• Genevieve Morris

A Tale of Two Labs

Today, I had a visit with my Primary Care Physician (PCP), which unsurprisingly led to some lab tests. But my experience with lab tests today was quite different than it has been previously, and I think it has some lessons for healthcare and where we’re going in our industry. First, let me say that I love my PCP. We have a great working relationship, and I feel like we’re partners in care ensuring that I can manage my thyroid condition. (For those of you with thyroid issues you know how horrible you feel when you’re not managing your condition well). However, my PCP works for a fairly large medical practice who in the last few months has launched their own lab services, conveniently located in the same building. Right down the hall from their lab is one of the national lab companies. I pretty much always go to this particular lab company because they’re in my PCP’s building and there’s an office right down the road from my house. It also used to be the default location my lab orders were sent to.

My PCP has been doing electronic lab ordering for a while, and she’s generally forward thinking when it comes to using technology. I distinctly remember our conversation about Direct messaging and how she’s one of two doctors in the practice who uses it regularly. So today, like every other time she orders labs for me, she sent the order electronically and told me to go downstairs. As usual, I headed to the national lab service and signed in (using their new electronic sign-in process, which was really quick and easy). But this time, the receptionist called me to the front and informed me they didn’t have a lab order. I was very confused until the front desk staff told me that my doctor had probably sent the labs to their own lab right down the hallway. Unbeknownst to me, the default setting for electronic lab orders is now to my physician’s lab and not the national lab. None of that was specified to me at my doctor’s office though.

Since I work in healthcare, I was aware that there was probably a cost difference between the national lab service and my physician office’s lab. So, when I got to my physician’s lab my first questions were, are you in network for me and what will be my out of pocket cost? I have to hand it to the front desk staff at their lab, she looked me dead in the eye and said you should go back to the national lab service, and then offered to print out the lab order for me. Unfortunately, most patients don’t know enough about healthcare to even ask these questions. When I mentioned that to the very nice, honest front desk staffer, she agreed and said that she often feels bad for patients because they will pay more out of pocket and have no idea they could pay less by going right down the hall. Worse yet, she couldn’t even tell me an estimated amount that I would be responsible for if I got my labs done there.

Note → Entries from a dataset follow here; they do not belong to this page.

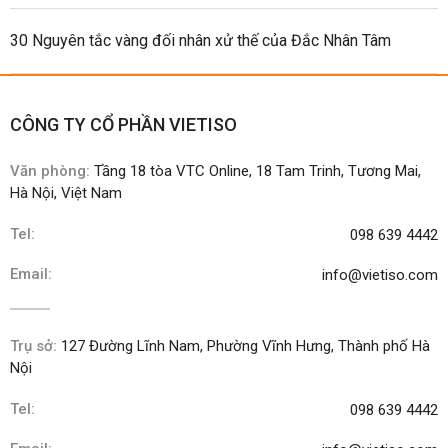
30 Nguyên tắc vàng đối nhân xử thế của Đắc Nhân Tâm
CÔNG TY CỔ PHẦN VIETISO
Văn phòng:
Tầng 18 tòa VTC Online, 18 Tam Trinh, Tương Mai,
Hà Nội, Việt Nam
Tel:
098 639 4442
Email:
info@vietiso.com
Trụ sở:
127 Đường Lĩnh Nam, Phường Vĩnh Hưng, Thành phố Hà
Nội
Tel:
098 639 4442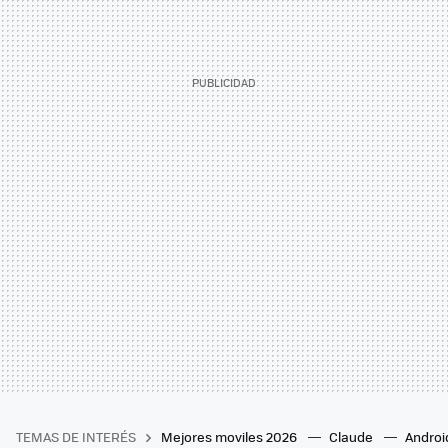
TEMAS DE INTERÉS
Mejores moviles 2026
Claude
Androi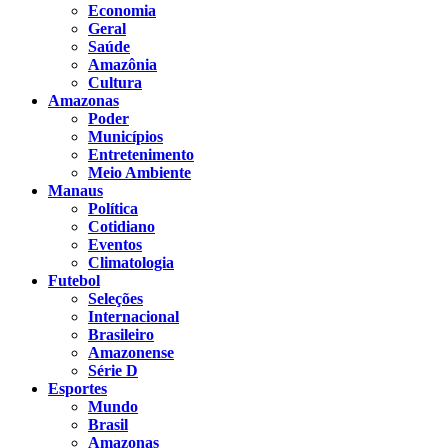
Economia
Geral
Saúde
Amazônia
Cultura
Amazonas
Poder
Municípios
Entretenimento
Meio Ambiente
Manaus
Política
Cotidiano
Eventos
Climatologia
Futebol
Seleções
Internacional
Brasileiro
Amazonense
Série D
Esportes
Mundo
Brasil
Amazonas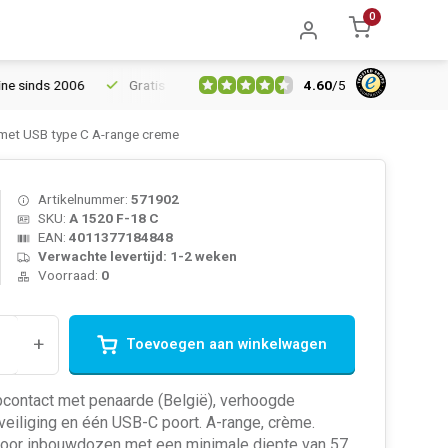
0
4.60
/
5
ds 2006
Gratis verzending vanaf € 150
5% extra korting vanaf
met USB type C A-range creme
Artikelnummer:
571902
SKU:
A 1520 F-18 C
EAN:
4011377184848
Verwachte levertijd: 1-2 weken
Voorraad:
0
+
Toevoegen aan winkelwagen
contact met penaarde (België), verhoogde
eiliging en één USB-C poort. A-range, crème.
voor inbouwdozen met een minimale diepte van 57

Now compare that to my national lab experience. After I returned with my printed out order, I was given, in real-time, an estimate for my out of pocket costs. I know it was real-time because I updated my insurance information in their system right before I was given the estimate. I’m including a picture of the estimate because I think it demonstrates how patient friendly the information was.

They showed me the allowed rate and how much I would likely have to pay out of pocket because my deductible isn’t met yet. They also asked me to sign a document, provide my credit card, and agree to an automatic charge for the estimated amount. The lab has made a reasonable tradeoff here. They get guaranteed, timely payment while I get to know the price in advance. Seems like a fair trade. So the question is, why can’t every experience with the healthcare system be this way? Because I know how insurance works, I was able to be an informed consumer, saving my health plan and myself money. I don’t blame my PCP for sending me to their lab; I’m guessing she has no idea that it would have cost me more to go to their lab. Plus their default setting for lab orders is now their lab, so she probably didn’t think too much about it. If she had information in her CPOE module that indicated my out of pocket cost would be lower at another lab, would she have changed her ordering decision? Maybe, maybe not if she’s being pressured by her leadership to keep everything in house. Which is why providing the price information to patients is important.

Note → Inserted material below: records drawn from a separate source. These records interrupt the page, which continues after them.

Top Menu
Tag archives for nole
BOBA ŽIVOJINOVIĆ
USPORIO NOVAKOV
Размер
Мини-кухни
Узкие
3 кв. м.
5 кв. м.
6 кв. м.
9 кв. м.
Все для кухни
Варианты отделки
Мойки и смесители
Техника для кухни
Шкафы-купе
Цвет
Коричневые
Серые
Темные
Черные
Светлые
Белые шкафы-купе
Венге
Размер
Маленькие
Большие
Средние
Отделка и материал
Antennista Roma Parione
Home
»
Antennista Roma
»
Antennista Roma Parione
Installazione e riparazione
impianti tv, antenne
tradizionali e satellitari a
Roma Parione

What was clear to me today is that price transparency is possible and in real-time. I know that not everyone is going to compare prices for everything. Full disclosure, I would pay more out of pocket to keep seeing my PCP because I like the care I receive and the partnership we’ve formed; cost wouldn’t be a factor for me. But maybe if we started with making pricing data for testing services available to providers at the point of ordering and to patients before they do the testing, we could start to see more consumerism in healthcare. It’s clearly possible, so let’s not give up on making prices transparent to patients, even if we have to start small.